About this exercise:
With the pictures left out, write every entry down exactly.

Supplied entries:
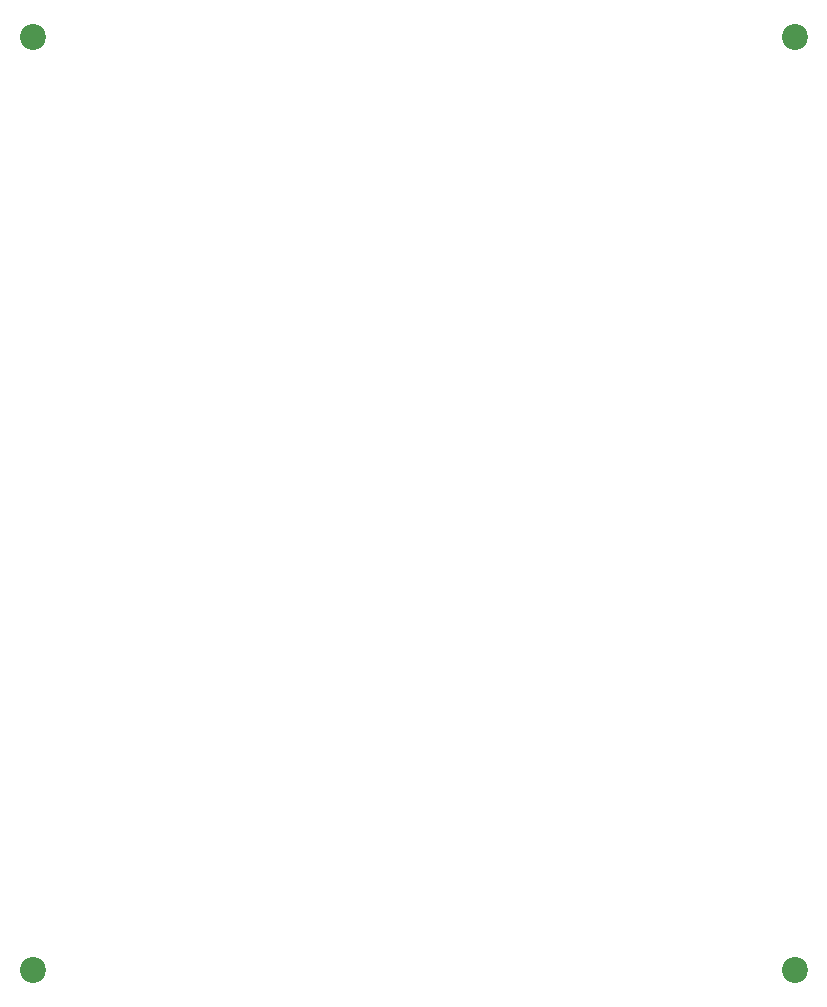
<source format=gbr>
%TF.GenerationSoftware,KiCad,Pcbnew,9.0.1*%
%TF.CreationDate,2025-04-18T16:38:58+02:00*%
%TF.ProjectId,Pendulo_Invertido,50656e64-756c-46f5-9f49-6e7665727469,rev?*%
%TF.SameCoordinates,Original*%
%TF.FileFunction,NonPlated,1,2,NPTH,Drill*%
%TF.FilePolarity,Positive*%
%FSLAX46Y46*%
G04 Gerber Fmt 4.6, Leading zero omitted, Abs format (unit mm)*
G04 Created by KiCad (PCBNEW 9.0.1) date 2025-04-18 16:38:58*
%MOMM*%
%LPD*%
G01*
G04 APERTURE LIST*
%TA.AperFunction,ComponentDrill*%
%ADD10C,2.200000*%
%TD*%
G04 APERTURE END LIST*
D10*
%TO.C,REF\u002A\u002A*%
X102347550Y-54094250D03*
X102347550Y-133094250D03*
X166847550Y-54094250D03*
X166847550Y-133094250D03*
M02*

</source>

Written solution:
<source format=gbr>
%TF.GenerationSoftware,KiCad,Pcbnew,9.0.1*%
%TF.CreationDate,2025-04-18T16:38:58+02:00*%
%TF.ProjectId,Pendulo_Invertido,50656e64-756c-46f5-9f49-6e7665727469,rev?*%
%TF.SameCoordinates,Original*%
%TF.FileFunction,NonPlated,1,2,NPTH,Drill*%
%TF.FilePolarity,Positive*%
%FSLAX46Y46*%
G04 Gerber Fmt 4.6, Leading zero omitted, Abs format (unit mm)*
G04 Created by KiCad (PCBNEW 9.0.1) date 2025-04-18 16:38:58*
%MOMM*%
%LPD*%
G01*
G04 APERTURE LIST*
%TA.AperFunction,ComponentDrill*%
%ADD10C,2.200000*%
%TD*%
G04 APERTURE END LIST*
D10*
%TO.C,REF\u002A\u002A*%
X102347550Y-54094250D03*
X102347550Y-133094250D03*
X166847550Y-54094250D03*
X166847550Y-133094250D03*
M02*

</source>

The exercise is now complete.